- Textauszug:
○ ○ ○ ○

Uneingeschränkt: Ja. Die Corona-Krise hat gezeigt, dass Unternehmen, die jahrelang keine „Arbeit von zu Hause“ oder „von unterwegs“ zugelassen haben, binnen einer Woche auf einen völlig neuen Modus umsteigen können und das überraschend gut funktioniert. Digital und virtuell sind das neue Normal. Gleichzeitig wurde die Effizienz an vielen Stellen gesteigert. Aber es stellt sich eben auch die Frage, wie viel wir in die Kultur, in das Zusammenleben und das wechselseitige Verständnis von Teammitgliedern investieren müssen, um einen Ausgleich zu schaffen.

Wo liegen die Chancen und welche neuen Geschäftsmodelle sehen Sie?

○ ○ ○ ○

- Auflistung:
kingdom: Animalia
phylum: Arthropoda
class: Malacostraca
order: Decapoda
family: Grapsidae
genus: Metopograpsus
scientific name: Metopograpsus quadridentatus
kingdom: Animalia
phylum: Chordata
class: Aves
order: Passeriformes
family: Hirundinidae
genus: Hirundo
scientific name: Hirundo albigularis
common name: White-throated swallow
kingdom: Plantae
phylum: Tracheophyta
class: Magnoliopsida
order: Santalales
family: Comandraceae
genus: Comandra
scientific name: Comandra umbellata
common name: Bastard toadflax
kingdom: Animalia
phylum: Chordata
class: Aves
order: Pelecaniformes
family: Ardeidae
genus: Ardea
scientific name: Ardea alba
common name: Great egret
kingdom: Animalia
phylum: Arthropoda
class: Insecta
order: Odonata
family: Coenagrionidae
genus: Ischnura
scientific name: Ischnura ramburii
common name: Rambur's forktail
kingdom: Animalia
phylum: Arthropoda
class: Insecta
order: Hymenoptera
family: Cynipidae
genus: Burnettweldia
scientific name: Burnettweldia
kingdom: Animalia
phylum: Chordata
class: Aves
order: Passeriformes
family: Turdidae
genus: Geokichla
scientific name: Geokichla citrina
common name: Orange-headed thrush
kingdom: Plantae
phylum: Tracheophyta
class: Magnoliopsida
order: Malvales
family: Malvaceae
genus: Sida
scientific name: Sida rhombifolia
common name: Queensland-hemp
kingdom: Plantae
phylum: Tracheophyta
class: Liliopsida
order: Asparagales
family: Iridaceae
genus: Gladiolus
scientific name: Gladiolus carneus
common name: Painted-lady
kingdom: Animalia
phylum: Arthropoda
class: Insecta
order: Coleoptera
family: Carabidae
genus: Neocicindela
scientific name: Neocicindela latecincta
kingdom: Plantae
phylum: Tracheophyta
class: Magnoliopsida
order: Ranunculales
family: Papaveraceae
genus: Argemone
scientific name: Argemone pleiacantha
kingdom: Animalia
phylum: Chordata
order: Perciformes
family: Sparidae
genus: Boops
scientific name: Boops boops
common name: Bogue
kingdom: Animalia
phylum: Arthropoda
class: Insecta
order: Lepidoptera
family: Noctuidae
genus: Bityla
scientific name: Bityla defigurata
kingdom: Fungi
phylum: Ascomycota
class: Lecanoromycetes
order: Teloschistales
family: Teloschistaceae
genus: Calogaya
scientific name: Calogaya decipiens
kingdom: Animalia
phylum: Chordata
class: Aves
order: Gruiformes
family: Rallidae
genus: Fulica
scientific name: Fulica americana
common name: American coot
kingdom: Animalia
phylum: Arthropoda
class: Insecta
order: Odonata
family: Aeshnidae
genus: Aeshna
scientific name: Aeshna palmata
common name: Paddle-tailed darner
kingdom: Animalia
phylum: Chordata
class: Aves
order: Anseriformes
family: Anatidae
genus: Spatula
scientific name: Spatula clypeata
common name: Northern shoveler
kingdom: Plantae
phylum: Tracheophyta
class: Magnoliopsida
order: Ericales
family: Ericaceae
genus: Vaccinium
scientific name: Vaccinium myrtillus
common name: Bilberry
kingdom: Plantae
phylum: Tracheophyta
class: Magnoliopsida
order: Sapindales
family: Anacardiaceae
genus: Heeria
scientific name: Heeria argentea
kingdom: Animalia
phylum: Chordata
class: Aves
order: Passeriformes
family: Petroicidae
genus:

○ ○ ○ ○

- Zu bearbeitende Aufgaben:
1: Innerhalb welcher Zeit konnten Unternehmen laut dem Textauszug über die Corona-Krise auf einen völlig neuen Arbeitsmodus umsteigen?
2: Setze den Textauszug über das Arbeiten in der Corona-Krise nach seiner letzten Frage fort.
Die Auflistung wird hier nicht gebraucht.

- Die Antworten:
1: Binnen einer Woche.

2:
Zum Thema Digital hat sich insbesondere das Thema Nachhaltigkeit gesellt. Digitale Plattformen im Vertrieb reduzieren die laufenden Kosten um 50 Prozent, während sie gleichzeitig die Möglichkeit bieten, neue Produkte zu etablieren und ihre Relevanz zu testen. Nachhaltigkeit wird ein Thema, das über die reine Fragestellung des Umweltschutzes hinausgeht und auch andere Themen wie soziale Verantwortung einbezieht. Daraus entstehen neue Differenzierungsmöglichkeiten bestehender Produkte. Unsere aktuelle „Carbon Neutral“-Studie zeigt, dass beim Endkunden großes Interesse am Thema Nachhaltigkeit und konkreten Produkten besteht.

Welche Bedeutung messen Sie Kooperationen zu?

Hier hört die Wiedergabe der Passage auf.